For years, members of the Assembly Minority Conference and I have warned that the dangerous criminal justice policies that have been enacted under One-Party Rule would put the public and law-enforcement community at risk. And for all Majority lawmakers talk of reversing or improving their half-hearted attempts to fix the monster they created in 2019, New Yorkers aren’t safer. In fact, just last week – within a 24-hour period – two Rochester police officers were shot, one fatally, and Congressman Lee Zeldin was attacked in public.

As if that’s not frightening enough, in New York City alone, major crimes are up nearly 40% this year. It’s not just Minority lawmakers that realize the state’s criminal justice policies are a disaster either. This week, city Mayor Eric Adams, called for a special session of the Legislature to prevent New York from becoming “a laughingstock of the country.”

Unfortunately, until the governor and legislative majorities enact meaningful measures that protect victims and law-abiding citizens and repeal bail reform once and for all, New York will continue down this path. It will also take the cooperation of other elected officials, take for example, Manhattan District Attorney Alvin Bragg, to enforce such measures that hold violent, menacing criminals responsible.

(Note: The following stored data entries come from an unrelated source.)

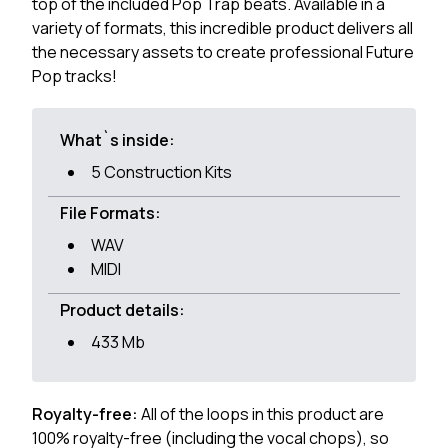
top of the included Pop Trap beats. Available in a
variety of formats, this incredible product delivers all
the necessary assets to create professional Future
Pop tracks!
What`s inside:
5 Construction Kits
File Formats:
WAV
MIDI
Product details:
433 Mb
Royalty-free:
All of the loops in this product are
100% royalty-free (including the vocal chops), so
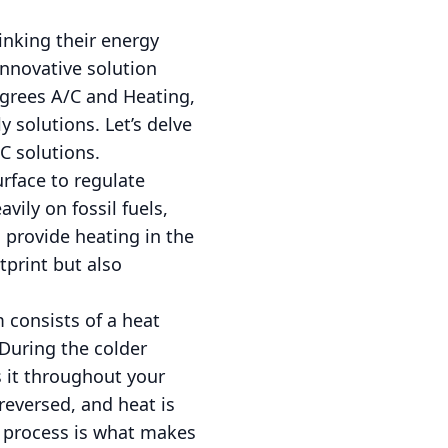
nking their energy
innovative solution
egrees A/C and Heating,
 solutions. Let’s delve
C solutions.
rface to regulate
vily on fossil fuels,
provide heating in the
tprint but also
 consists of a heat
 During the colder
s it throughout your
reversed, and heat is
l process is what makes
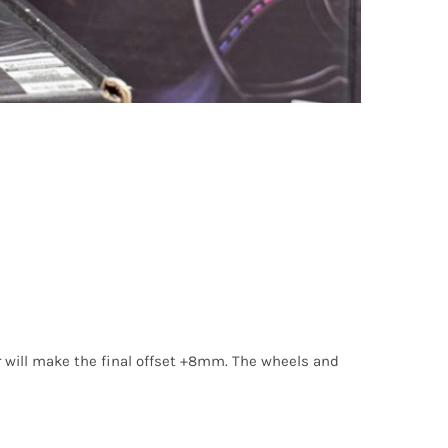
 will make the final offset +8mm. The wheels and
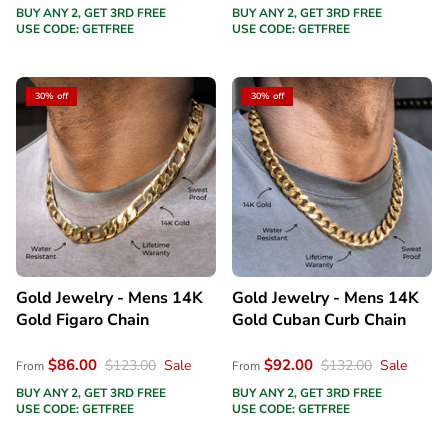
BUY ANY 2, GET 3RD FREE
BUY ANY 2, GET 3RD FREE
USE CODE: GETFREE
USE CODE: GETFREE
30% off
30% off
Gold Jewelry - Mens 14K
Gold Jewelry - Mens 14K
Gold Figaro Chain
Gold Cuban Curb Chain
$86.00
$92.00
$123.00
Sale
$132.00
Sale
From
From
BUY ANY 2, GET 3RD FREE
BUY ANY 2, GET 3RD FREE
USE CODE: GETFREE
USE CODE: GETFREE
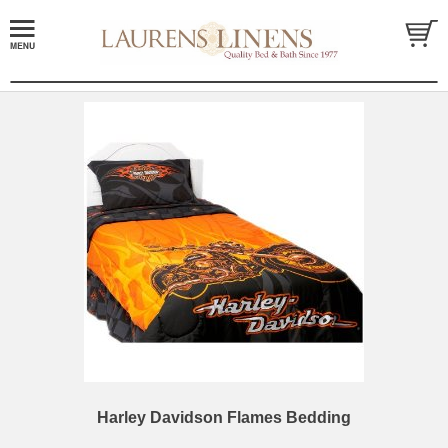
Harley Davidson Flames Bedding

As elected officials, we have a responsibility to safeguard the interests of every resident of this state, enact meaningful legislation that improves their quality of life and provide them with the tools they need to live safe, successful and productive lives. The only way to do this is to restore order, and for years my colleagues and I have been advocating for measures that would:

  • restore judicial discretion;
  • move all gun crimes from the no-bail list of offenses;
  • require a unanimous vote of at least three parole commissioners to grant a prisoner early release;
  • authorize life in prison without parole for persistent violent felony offenders;
  • make it a Class B violent felony for firing a gun into a crowd with intent to harm; and
  • make a hate crime a qualified offense for purposes of bail issuance.

We aren’t going to move the needle on this horrific surge in crime without commitment, collaboration and a collective understanding that something must change. Sadly, there is no other way to curtail this unprecedented and unsustainable wave of violence and depraved indifference to human life sweeping across our state.